Wednesday, July 13, 2011

Chocolate Postscript

Yesterday I told you about Beloved Spouse not buying me a candy bar. Here's the rest of the story.

Am I the only one who spent her childhood listening to
Paul Harvey at her grandmother's house?
When I got home from work yesterday, BelSpouse was out. He was giving a lift to our eldest nephew, who's taking a summer course at the community college. Good Uncle BelSpouse. So I started to make dinner.
 
If you think this is what mac and cheese
looks like, then yes, it looked just like this.
Then BelSpouse called. And this is what he said: "I was on my way to the grocery store to get you something, but all of a sudden I can't see out of my right eye. I think I might be getting a migraine. So I'm coming home. I just wanted you to know that I'm not buying you a candy bar, and it's really hard to drive, and I don't know if I'm going to make it."

I tried. Lord, how I tried.















Wasn't that sweet? He didn't have to let me know that he was failing to buy me a candy bar for the second straight day, but he did it anyway. It's the thought that...you know what? Whatever.
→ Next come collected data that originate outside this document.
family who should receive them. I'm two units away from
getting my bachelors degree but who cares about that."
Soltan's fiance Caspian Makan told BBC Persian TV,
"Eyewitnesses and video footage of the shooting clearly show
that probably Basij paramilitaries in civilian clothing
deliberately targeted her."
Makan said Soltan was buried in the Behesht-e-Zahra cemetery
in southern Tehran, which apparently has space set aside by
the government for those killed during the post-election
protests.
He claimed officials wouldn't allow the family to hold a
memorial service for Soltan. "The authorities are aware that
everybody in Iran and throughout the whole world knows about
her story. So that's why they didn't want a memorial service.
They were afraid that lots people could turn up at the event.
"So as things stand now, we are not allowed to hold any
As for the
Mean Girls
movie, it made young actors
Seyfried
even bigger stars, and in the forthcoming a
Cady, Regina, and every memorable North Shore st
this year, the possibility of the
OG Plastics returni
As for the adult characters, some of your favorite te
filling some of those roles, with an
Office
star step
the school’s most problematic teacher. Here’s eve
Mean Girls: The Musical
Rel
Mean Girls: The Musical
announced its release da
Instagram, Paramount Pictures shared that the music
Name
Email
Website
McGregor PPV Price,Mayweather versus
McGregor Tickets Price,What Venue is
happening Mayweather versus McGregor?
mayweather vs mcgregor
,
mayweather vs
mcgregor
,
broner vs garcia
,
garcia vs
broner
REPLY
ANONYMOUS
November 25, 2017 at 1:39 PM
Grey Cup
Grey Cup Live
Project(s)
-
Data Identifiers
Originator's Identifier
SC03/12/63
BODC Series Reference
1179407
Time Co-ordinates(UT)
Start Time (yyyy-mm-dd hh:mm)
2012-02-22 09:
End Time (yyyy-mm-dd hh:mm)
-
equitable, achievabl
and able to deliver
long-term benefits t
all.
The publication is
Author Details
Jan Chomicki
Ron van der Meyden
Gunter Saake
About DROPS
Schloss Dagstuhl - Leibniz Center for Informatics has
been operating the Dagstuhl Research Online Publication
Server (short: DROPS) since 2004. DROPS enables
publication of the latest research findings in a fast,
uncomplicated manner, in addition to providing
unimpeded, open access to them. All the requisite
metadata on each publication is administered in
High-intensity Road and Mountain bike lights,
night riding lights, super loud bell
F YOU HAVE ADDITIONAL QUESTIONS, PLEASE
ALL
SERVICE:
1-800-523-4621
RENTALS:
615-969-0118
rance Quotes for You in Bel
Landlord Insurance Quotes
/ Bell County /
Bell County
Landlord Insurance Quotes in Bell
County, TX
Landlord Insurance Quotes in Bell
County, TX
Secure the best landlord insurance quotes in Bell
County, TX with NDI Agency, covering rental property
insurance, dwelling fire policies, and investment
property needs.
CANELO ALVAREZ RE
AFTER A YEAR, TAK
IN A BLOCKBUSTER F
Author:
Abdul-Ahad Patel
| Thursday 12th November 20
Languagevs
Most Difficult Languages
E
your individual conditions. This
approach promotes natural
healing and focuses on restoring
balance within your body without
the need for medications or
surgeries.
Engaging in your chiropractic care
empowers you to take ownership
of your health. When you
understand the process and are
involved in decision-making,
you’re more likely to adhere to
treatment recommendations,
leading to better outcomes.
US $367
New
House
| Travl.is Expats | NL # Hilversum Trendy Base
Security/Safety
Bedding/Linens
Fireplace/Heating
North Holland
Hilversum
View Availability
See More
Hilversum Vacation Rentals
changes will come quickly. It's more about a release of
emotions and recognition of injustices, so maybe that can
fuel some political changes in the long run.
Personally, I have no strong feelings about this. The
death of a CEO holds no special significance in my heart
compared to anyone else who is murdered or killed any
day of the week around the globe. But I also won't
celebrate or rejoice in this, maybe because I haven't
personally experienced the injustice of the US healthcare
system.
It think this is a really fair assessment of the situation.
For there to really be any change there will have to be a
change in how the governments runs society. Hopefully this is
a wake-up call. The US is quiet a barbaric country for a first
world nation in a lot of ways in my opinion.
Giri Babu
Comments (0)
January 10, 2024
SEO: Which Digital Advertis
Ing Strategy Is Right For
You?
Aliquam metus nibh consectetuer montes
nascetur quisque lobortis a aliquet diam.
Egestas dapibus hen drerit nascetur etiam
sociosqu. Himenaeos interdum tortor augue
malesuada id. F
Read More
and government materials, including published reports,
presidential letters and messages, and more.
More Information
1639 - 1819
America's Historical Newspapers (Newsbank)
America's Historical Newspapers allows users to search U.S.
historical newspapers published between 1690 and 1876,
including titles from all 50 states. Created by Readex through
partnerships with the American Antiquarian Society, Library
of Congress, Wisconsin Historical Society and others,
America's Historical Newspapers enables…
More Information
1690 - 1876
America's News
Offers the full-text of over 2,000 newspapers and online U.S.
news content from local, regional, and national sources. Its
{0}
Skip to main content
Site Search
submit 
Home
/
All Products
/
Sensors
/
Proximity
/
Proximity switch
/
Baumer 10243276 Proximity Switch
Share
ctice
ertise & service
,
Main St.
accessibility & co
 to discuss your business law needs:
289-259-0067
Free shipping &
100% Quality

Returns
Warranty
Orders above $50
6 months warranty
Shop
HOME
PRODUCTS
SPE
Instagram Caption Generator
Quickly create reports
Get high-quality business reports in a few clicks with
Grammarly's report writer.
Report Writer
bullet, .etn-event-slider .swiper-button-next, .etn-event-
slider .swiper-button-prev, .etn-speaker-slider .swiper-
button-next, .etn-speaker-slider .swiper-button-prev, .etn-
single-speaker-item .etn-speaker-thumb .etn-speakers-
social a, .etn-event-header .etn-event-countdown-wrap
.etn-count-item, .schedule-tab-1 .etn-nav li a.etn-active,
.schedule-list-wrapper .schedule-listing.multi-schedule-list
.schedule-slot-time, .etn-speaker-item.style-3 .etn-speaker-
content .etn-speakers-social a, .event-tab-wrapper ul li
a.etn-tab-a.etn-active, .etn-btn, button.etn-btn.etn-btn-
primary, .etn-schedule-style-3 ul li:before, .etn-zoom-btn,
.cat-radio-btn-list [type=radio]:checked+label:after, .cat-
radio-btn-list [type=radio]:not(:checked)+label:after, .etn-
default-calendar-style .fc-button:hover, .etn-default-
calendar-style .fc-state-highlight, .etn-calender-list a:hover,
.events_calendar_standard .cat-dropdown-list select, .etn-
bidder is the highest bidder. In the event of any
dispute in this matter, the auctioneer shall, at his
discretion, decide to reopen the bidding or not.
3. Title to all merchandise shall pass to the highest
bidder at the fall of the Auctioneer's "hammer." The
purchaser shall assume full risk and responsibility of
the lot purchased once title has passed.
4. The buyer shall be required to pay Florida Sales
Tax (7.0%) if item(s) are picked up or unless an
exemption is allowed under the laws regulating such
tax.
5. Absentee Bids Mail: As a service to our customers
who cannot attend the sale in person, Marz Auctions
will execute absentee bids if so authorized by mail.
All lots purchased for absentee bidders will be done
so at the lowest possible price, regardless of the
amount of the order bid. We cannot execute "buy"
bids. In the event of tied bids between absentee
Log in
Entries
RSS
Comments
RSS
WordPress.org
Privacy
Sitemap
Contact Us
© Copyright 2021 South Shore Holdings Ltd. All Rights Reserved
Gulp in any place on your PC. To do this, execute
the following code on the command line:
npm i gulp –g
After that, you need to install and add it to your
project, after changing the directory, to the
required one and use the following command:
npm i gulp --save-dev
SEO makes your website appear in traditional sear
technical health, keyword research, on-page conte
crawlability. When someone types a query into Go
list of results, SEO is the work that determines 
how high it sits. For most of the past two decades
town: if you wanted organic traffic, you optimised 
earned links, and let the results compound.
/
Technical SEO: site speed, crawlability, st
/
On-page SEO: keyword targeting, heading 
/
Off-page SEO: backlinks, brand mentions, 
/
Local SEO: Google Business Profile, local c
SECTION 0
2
About ten minutes after he got home, his migraine symptoms miraculously cleared up. You see, BelSpouse hasn't actually suffered a migraine in 20 years or so, but every so often he'll feel the tell-tale signs (impaired vision, light sensitivity, queasiness, etc.), which then clear up without developing into a full-fledged migraine. And that's great - migraines are a bad deal. I don't wish them on anyone.

Still, as an excuse to announce that he intended to - but failed to follow through on - buying me a candy bar, it's one part brilliant to two parts now I really want a damn candy bar. No, scratch that. I don't really want a candy bar all that badly. But if he doesn't get his ass into a store and buy me something pretty soon, there's going to be trouble. I don't even care what it is. A lottery ticket. A tabloid. Some Tic Tacs. Something that says "I cared enough to spend a buck and two minutes of my time on you without being distracted by...squirrel!" That's all I want. Get in the car, buy me something, drive home.

Unless it's a damn Charleston Chew. In that case he'd better just keep driving.